American Internet entrepreneur

Gregory Edmund Fischbach (born April 29, 1942) is an American Internet entrepreneur, attorney, business executive, co-founder of video communication and content sharing company Rabb.it and video game publisher Acclaim Entertainment (1987), he had managed the company for 16 years as the CEO.

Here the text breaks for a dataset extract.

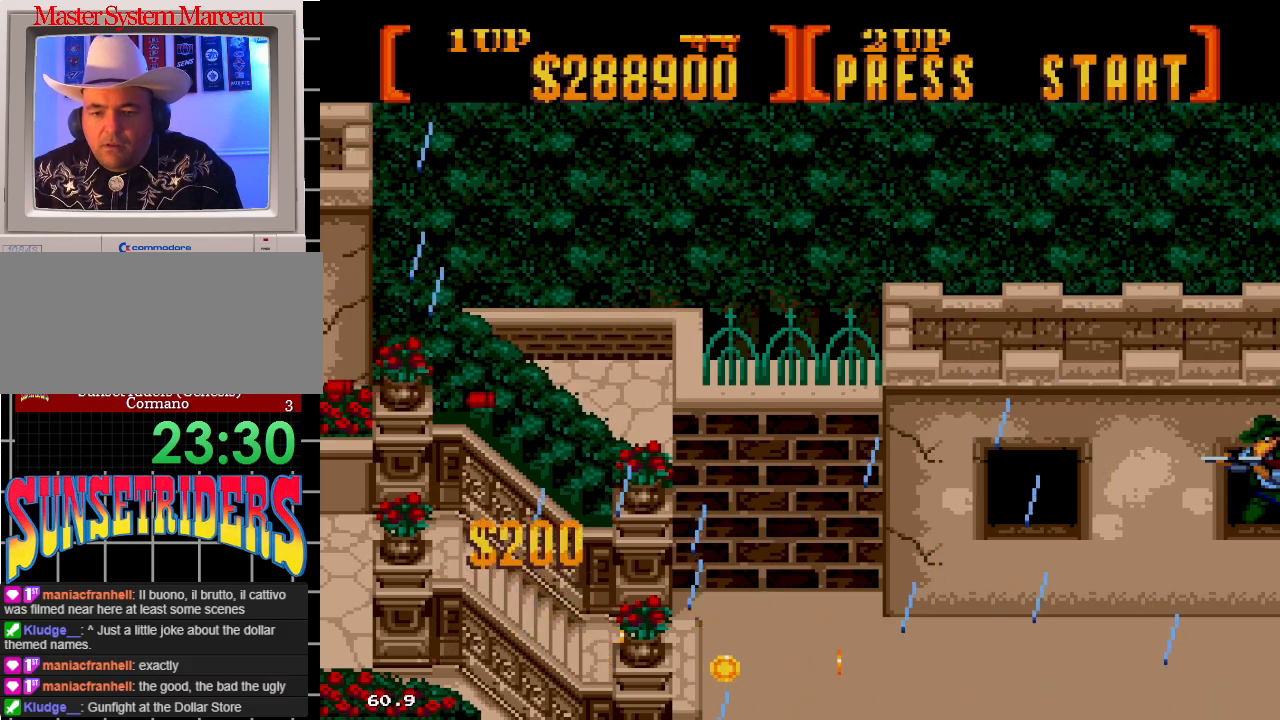
{"dt_ms": 500, "buttons": ["B", "DPAD_RIGHT"], "events": []}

Fischbach addressed the United States Senate regarding Internet privacy and ESRB ratings.

==Education==
In 1963, Fischbach received his B.S. degree in economics from SF State University. He earned his J.D. from the University of California, Hastings College of the Law in 1966. Following an experience as a Peace Corps volunteer in Santiago, Chile, Fischbach started work as a trial attorney with the Civil Rights Division of the Department of Justice and afterwards was an Assistant United States Attorney for the Central District of California.

==Career==
===Fischbach & Fischbach===
He commenced private practice with the law firms Orenstein, Arrow, Silverman and Parcher, a firm primarily engaged in representing record companies, music publishers and recording artists. In the mid-1970s, he founded the firm of Fischbach and Fischbach around several key artists including Crosby, Stills and Nash, Thin Lizzy, Emmylou Harris, Merle Haggard, JJ Cale, Boz Scaggs, and Gram Parsons amongst others; record labels (including Richard Branson's Virgin Group Records, Chrysalis Records and Mercury Records) and music publishers and, at the same time, managed The Steve Miller Band.

===RCA Records and Activision International===
He served as President of RCA Records International between 1986 and 1987, President of Activision International and a member of its Management Committee from 1983 to 1986.

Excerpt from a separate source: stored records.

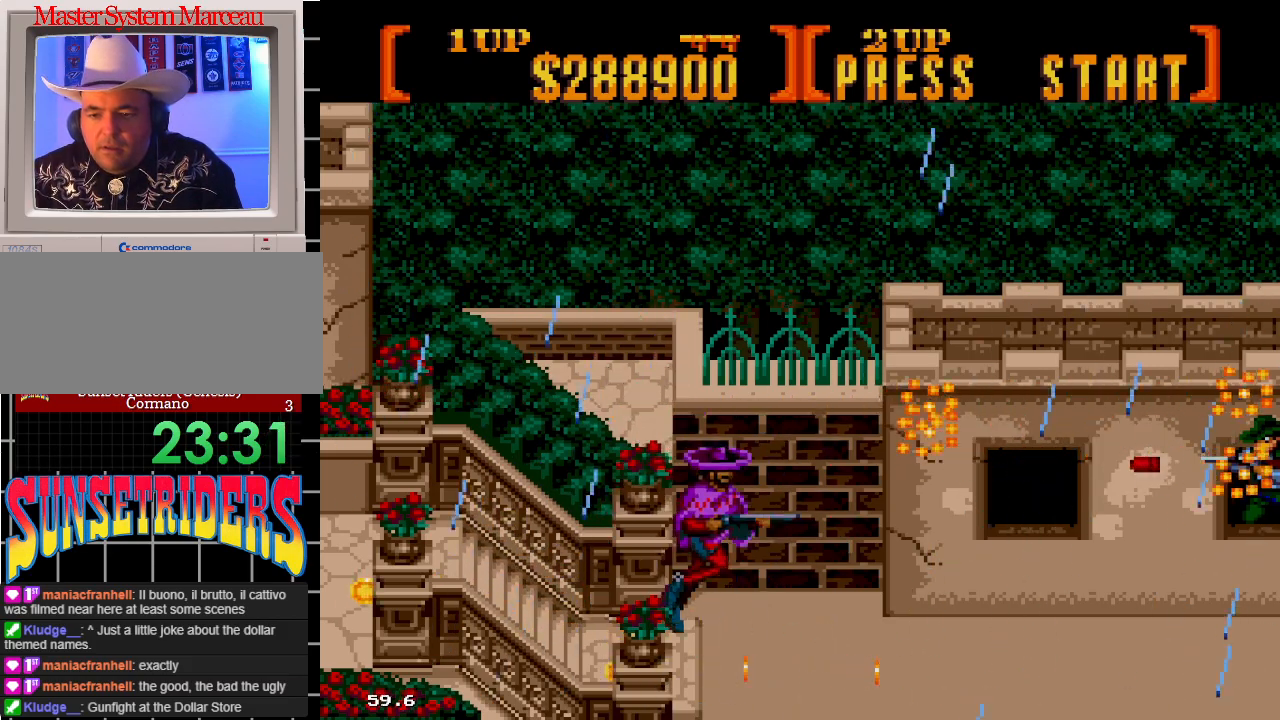
{"dt_ms": 500, "buttons": ["DPAD_RIGHT"], "events": [[483, "B", "up"]]}
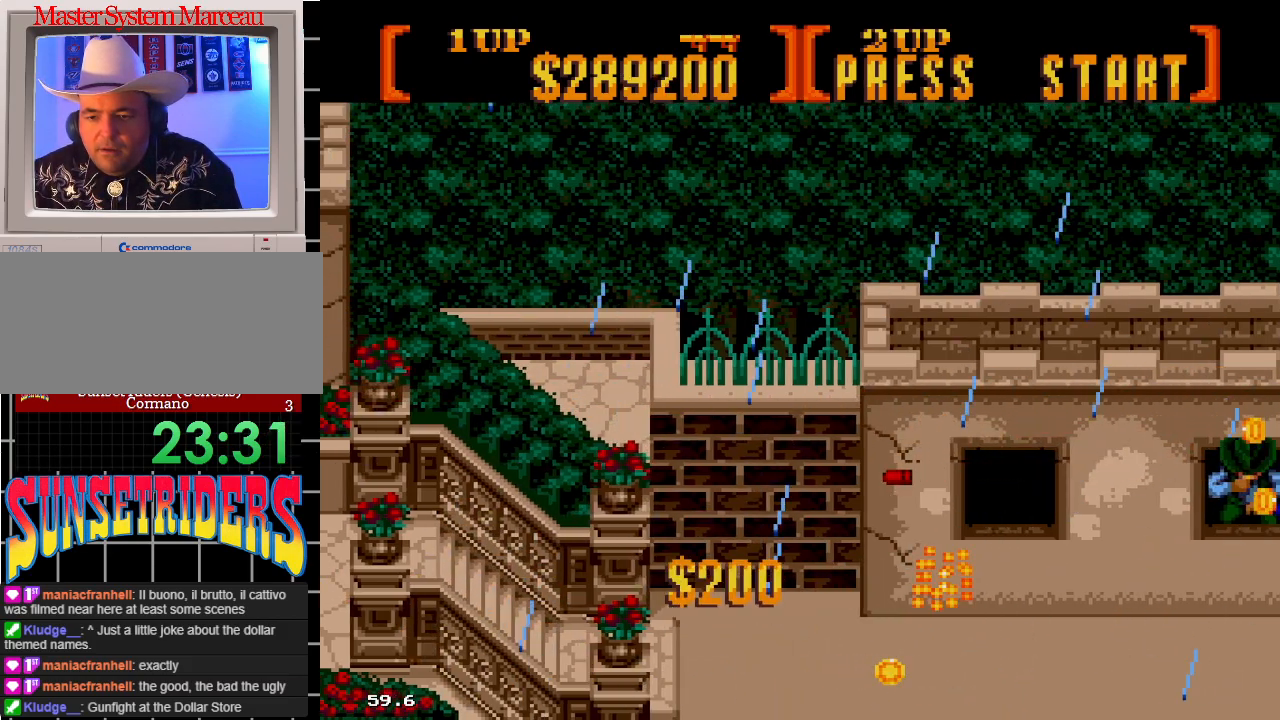
{"dt_ms": 500, "buttons": [], "events": [[417, "DPAD_RIGHT", "up"]]}
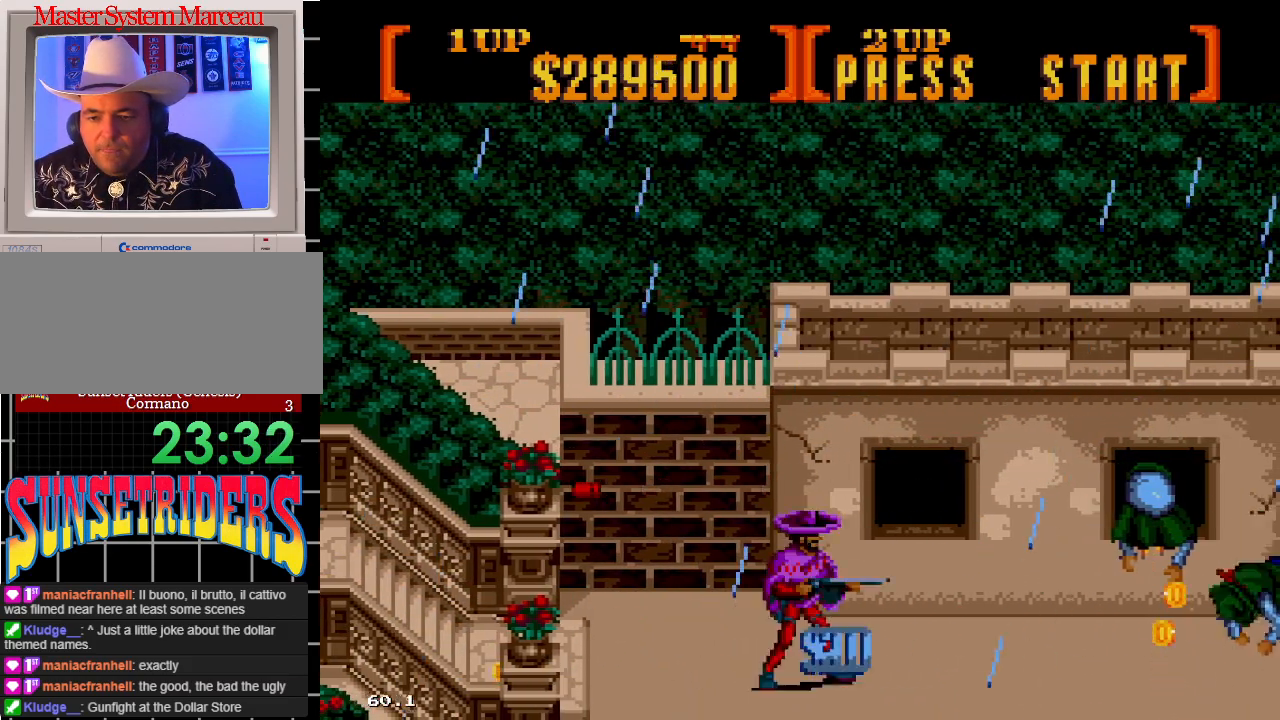
{"dt_ms": 500, "buttons": ["B"], "events": [[250, "B", "down"]]}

===Acclaim Entertainment===
In 1987, Greg Fischbach co-founded Acclaim Entertainment Inc., a NASDAQ-listed company engaged in the video game business between 1987 and 2004. He was its Co-Chairman and CEO. Fischbach was the CEO of Acclaim Entertainment until 2003. After Fischbach's resignation Rod Cousens became his successor and steered to 2004.

For 10 years of Acclaim's work (1990-2000), the video game company released variety of well-known titles such as the Mortal Kombat and NBA Jam series, before Acclaim folded in 2004.

===ESA and ESRB===

Fischbach was one of the co-Founders of the ESA (Entertainment Software Association) and ESRB (Entertainment Software Rating Board) in the mid-1990s, and served as its Chairman for two years. The former is the videogame industry association which acts in part as a lobbying group; the later is the industry rating board, which is a non-profit, self-regulatory body that independently assigns content ratings, and enforces advertising guidelines for the videogame industry. Fischbach served on the boards of these organizations from 1994 to 2004.

===Hampton Farms Ventures===
Fischbach is a Founder and Managing Partner of Hampton Farms Ventures, formed in the Fall of 2004. Hampton Farms advises, invests and consults with companies in technology, media, games and entertainment.

He is Vice Chairman of the Board of Directors of Yoostar Entertainment and a member of its executive committee.

==Personal life==
Gregory Fischbach is married to Linda Fischbach. Together they have two sons, Jason and Benjamin David Fischbach, who graduated from the University of Vermont. He worked as a brand manager at Acclaim Entertainment.
Fischbach's wife Linda is a sales associate for Sotheby's International Real Estate. The family lives in New York.